I had brunch today with a friend who recently returned from Italy on her honeymoon. She said that her favorite thing about Rome was the Pantheon, which explains why we are friends because the Pantheon is one of my most favorite places on Earth. I’ve been to Rome several times and the first thing I do after dropping my bags at a hotel is make a beeline for the Pantheon.

Pantheon Exterior

Credit: Indrani Iragavarapu

If you are not familiar, the Pantheon was an ancient Roman temple dedicated to all the gods. The basic structure that we see today was completed by 126 AD, although the building has earlier origins. The interior was also modified later by the Roman Catholics who converted it into a church.

The Pantheon is an architectural marvel because of its dome. The main part of the temple, the rotunda, is round with a perfect hemisphere dome for the ceiling. The diameter of the dome is the same as its height from the floor – 142 feet or 34.4 meters. (Guidebooks are fond of saying that because of these dimensions you could fit a 142-foot diameter ball inside the rotunda, although I’m not sure why you would want to do that.) In the center of the dome, there is a round hole that is open to the sky, called the oculus. This opening allows sunlight, moonlight and, yes, even rain to stream inside the temple.

Pantheon Interior

Credit: Emilio Labrador

The first time I visited the Pantheon, I went because it was listed in my guidebook as one of the major ancient Roman sites. I had no idea what I was in for. The Pantheon is surrounded by other buildings on three sides and has a rectangular portico of columns in the front, so you don’t really notice the dome until you are inside it.
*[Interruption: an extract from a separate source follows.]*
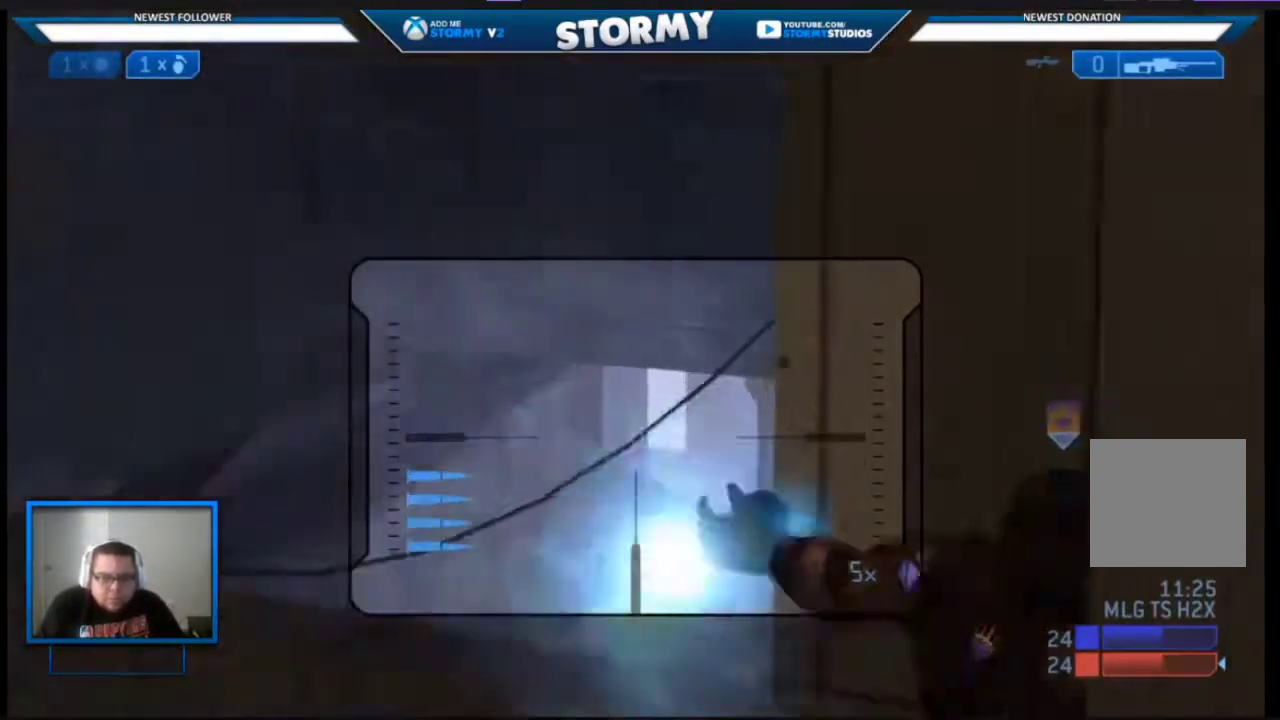
{"buttons": [], "left_stick": "left", "right_stick": "center", "events": [[100, "right_stick", "down"], [183, "left_stick", "down-left"], [300, "right_stick", "center"], [317, "left_stick", "left"]]}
I remember it was a hot, dusty day when I walked across the portico and through the huge bronze doors, wanting nothing more than to get out of the sun and into the cool interior. As soon as I stepped underneath the dome, I literally gasped and almost fell to my knees. I had to immediately sit down because I didn’t trust my legs to support me.
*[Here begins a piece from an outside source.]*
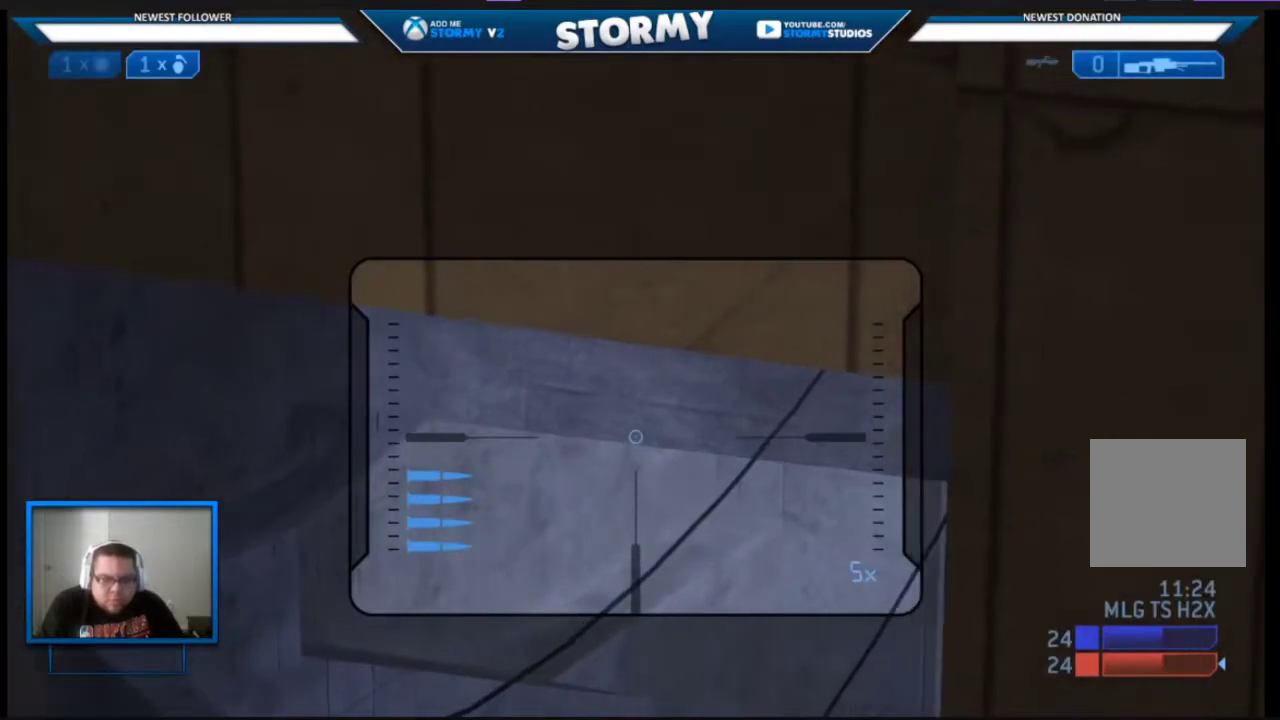
{"buttons": [], "left_stick": "up-right", "right_stick": "up-left", "events": [[50, "left_stick", "up-left"], [167, "left_stick", "center"], [200, "right_stick", "up"], [333, "right_stick", "up-left"], [350, "left_stick", "up-right"]]}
But my physical reaction was nothing compared to my emotional one. I felt an overwhelming sense of connection which was totally unexpected. Despite the throngs of tourists around me, I felt as though I was alone in the temple, being held in a sacred space that was intimately bound to the sky. It was as though the oculus was an umbilical cord connecting Earth to the cosmos. That afternoon, I probably spent a couple of hours just sitting in the temple watching the beam of sunlight from the oculus slide around the dome and feeling at peace.

What I didn’t know then but I know now is that it is possible that the Pantheon may have been designed with specific astronomical purposes in mind. Some people have argued that the building was intended to be used as a sundial, or that the Roman Emperor used solar alignments on the equinox to reinforce his connection to cosmic order.

I will write more about these ideas in a later blog post, but for now I need to go check airfare prices to Rome. It has been far too long since I’ve visited the most perfect building in the world.